--- Records shown ---

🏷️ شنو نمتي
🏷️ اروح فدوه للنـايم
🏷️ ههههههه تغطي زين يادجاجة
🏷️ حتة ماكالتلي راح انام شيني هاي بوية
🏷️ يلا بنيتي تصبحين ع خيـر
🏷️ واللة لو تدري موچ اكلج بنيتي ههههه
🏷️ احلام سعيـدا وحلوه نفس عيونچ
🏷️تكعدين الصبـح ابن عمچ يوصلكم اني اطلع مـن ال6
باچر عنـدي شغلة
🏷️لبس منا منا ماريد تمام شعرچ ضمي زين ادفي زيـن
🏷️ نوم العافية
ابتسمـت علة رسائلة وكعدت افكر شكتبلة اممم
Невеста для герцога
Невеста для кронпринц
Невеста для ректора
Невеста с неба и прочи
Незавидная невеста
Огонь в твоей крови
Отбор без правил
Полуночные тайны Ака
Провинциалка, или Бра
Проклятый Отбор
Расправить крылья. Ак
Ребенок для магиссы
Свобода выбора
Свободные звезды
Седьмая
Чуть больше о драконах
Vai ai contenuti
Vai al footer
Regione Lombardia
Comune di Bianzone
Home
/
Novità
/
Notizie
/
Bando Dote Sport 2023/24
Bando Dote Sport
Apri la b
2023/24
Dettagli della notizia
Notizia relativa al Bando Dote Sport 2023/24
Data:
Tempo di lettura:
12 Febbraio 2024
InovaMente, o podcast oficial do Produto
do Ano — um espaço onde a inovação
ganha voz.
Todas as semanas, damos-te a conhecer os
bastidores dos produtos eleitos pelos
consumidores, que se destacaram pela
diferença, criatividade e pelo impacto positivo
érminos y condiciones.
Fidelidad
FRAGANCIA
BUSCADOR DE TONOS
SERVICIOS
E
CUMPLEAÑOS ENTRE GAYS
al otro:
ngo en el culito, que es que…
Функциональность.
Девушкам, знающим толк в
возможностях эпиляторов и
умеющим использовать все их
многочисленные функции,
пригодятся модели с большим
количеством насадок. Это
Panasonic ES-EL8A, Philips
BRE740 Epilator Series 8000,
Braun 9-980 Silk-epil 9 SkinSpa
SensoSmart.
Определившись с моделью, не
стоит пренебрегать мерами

---

#### How to complete this task:
Present the lines above as a Markdown table with columns "Row" and "Line," starting at the first line and ending at the line that contains "Свобода выбора", both included. Leave out any blank lines.

#### Exercise answer:
| Row | Line |
|---|---|
| 1 | 🏷️ شنو نمتي |
| 2 | 🏷️ اروح فدوه للنـايم |
| 3 | 🏷️ ههههههه تغطي زين يادجاجة |
| 4 | 🏷️ حتة ماكالتلي راح انام شيني هاي بوية |
| 5 | 🏷️ يلا بنيتي تصبحين ع خيـر |
| 6 | 🏷️ واللة لو تدري موچ اكلج بنيتي ههههه |
| 7 | 🏷️ احلام سعيـدا وحلوه نفس عيونچ |
| 8 | 🏷️تكعدين الصبـح ابن عمچ يوصلكم اني اطلع مـن ال6 |
| 9 | باچر عنـدي شغلة |
| 10 | 🏷️لبس منا منا ماريد تمام شعرچ ضمي زين ادفي زيـن |
| 11 | 🏷️ نوم العافية |
| 12 | ابتسمـت علة رسائلة وكعدت افكر شكتبلة اممم |
| 13 | Невеста для герцога |
| 14 | Невеста для кронпринц |
| 15 | Невеста для ректора |
| 16 | Невеста с неба и прочи |
| 17 | Незавидная невеста |
| 18 | Огонь в твоей крови |
| 19 | Отбор без правил |
| 20 | Полуночные тайны Ака |
| 21 | Провинциалка, или Бра |
| 22 | Проклятый Отбор |
| 23 | Расправить крылья. Ак |
| 24 | Ребенок для магиссы |
| 25 | Свобода выбора |